«Siamo a buon punto. Con l’industrial compact si aggiunge un altro tassello al mosaico del rafforzamento dell’anima industriale europea».
Il vicepresidente della Commissione Europea, nonché responsabile per l’industria e l’imprenditoria, Antonio Tajani inquadra l’industrial compact nel percorso che, con graduale inesorabilità, ha portato negli ultimi quindici anni all’abbandono dell’idea che l’Europa non potesse che avere un destino all’insegna del terziario e all’affermarsi della consapevolezza che il suo progetto – identitario, prima che economico – non potrà che essere appunto industriale.
Dunque, è a buon punto la battaglia culturale a favore dell’anima manifatturiera dell’Europa?

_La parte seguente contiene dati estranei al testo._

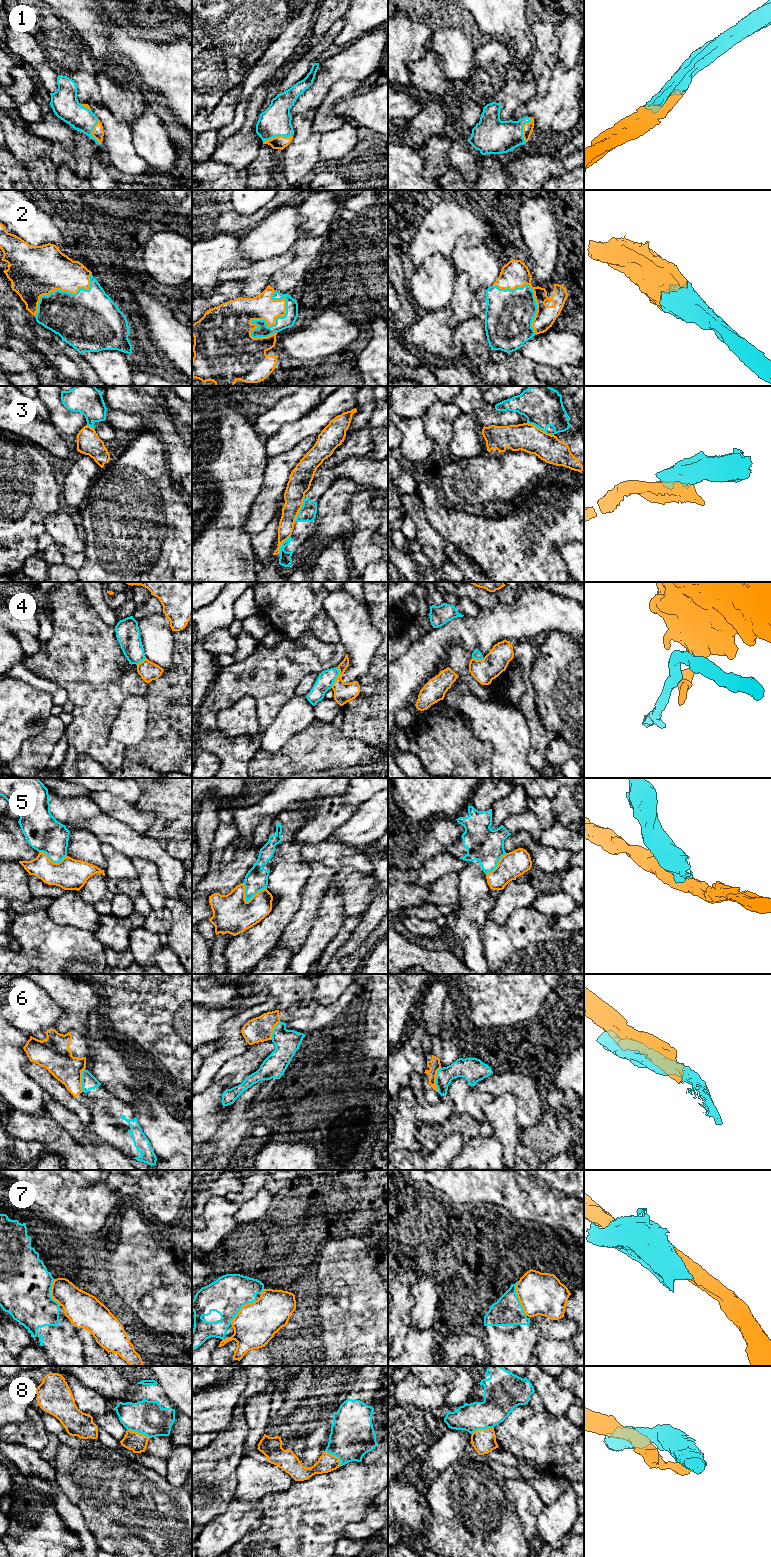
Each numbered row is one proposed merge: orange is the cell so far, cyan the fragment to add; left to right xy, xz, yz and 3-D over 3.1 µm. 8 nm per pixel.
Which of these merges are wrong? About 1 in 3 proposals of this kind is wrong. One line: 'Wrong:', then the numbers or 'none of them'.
Wrong: 3, 4, 5, 6, 7, 8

Di più. Direi che è stata vinta. Non era scontato. Non dimentichiamo che, non più di una quindicina di anni fa, ancora si ragionava di una Europa post-industriale, mentre oggi tutti pensano alla rinascita industriale dell’Europa. L’obiettivo di portare il valore aggiunto industriale comunitario di nuovo al 20% del Pil entro il 2020 non è una mera dichiarazione di intenti. È il simbolo di un lavoro profondo e di lungo periodo che sta dando i suoi risultati. Per l’industria, e per le politiche corali di sostegno allo sviluppo. Non a caso, anche grazie all’impegno italiano, si delinea sempre di più la fisionomia della politica industriale, che è cosa complementare ma diversa – non in un rapporto di dipendenza, ma di autonomia – dalla politica energetica e dalla politica del cambiamento climatico.
Da questo punto di vista, le presidenze del Consiglio Europeo di quest’anno appaiono favorevoli.
È così. La presidenza greca in questo primo semestre sta avendo una impostazione favorevole. E, naturalmente, anche la presidenza italiana avrà la medesima intonazione. Certo, dal punto di vista dei grandi meccanismi di governance europea, sarebbe importante che la Bce si concentrasse non solo sul controllo dell’inflazione, ma anche sulla dinamica della creazione dei posti di lavoro. Oggi lo sviluppo e il lavoro sono cardini essenziali. Basta vedere che cosa ha fatto Obama negli Stati Uniti, chiamando Janet Yellen alla testa della Federal Reserve. Inoltre, non possiamo esimerci dal pensare che, a questo punto, serve un nuovo equilibrio monetario: l’euro troppo forte costituisce un peso per lo sviluppo del nostro sistema industriale. Unione Europea vuol dire opportunità e policy, ma anche obblighi e rispetto degli standard.
È così. Per esempio, con la direttiva sui ritardi dei pagamenti l’Italia non si è allineata ai tempi dettati dall’Europa e rispettati dagli altri Paesi Ue. Per questo invieremo all’inizio di febbraio al Governo italiano la prima lettera di messa in mora, sottolineando le violazioni. Che sono soprattutto tempistiche di pagamento non applicate e debito pregresso ancora non liquidato.
Al di là del tema della politica industriale, esiste una capacità di rappresentanza dell’Unione europea per l’industria europea, nella gestione delle crisi e nella definizione delle opportunità?
Sì, c’è sempre di più. Sono due degli aspetti che stanno assumendo un contorno progressivamente più vivo e vitale. E, soprattutto, riconosciuto dalle imprese. L’Unione europea non si sostituisce mai ai singoli Stati nazionali. Però, in misura crescente, ad esempio come Commissione, ci troviamo ad agire insieme ad essi.
Veniamo spesso coinvolti dalle comunità locali, quando le multinazionali scelgono di chiudere impianti per andare a delocalizzare fuori dall’Unione. Inoltre, in modo sistematico sosteniamo le politiche di internazionalizzazione delle imprese, in coordinamento e in equilibrio con quelle degli Stati nazionali.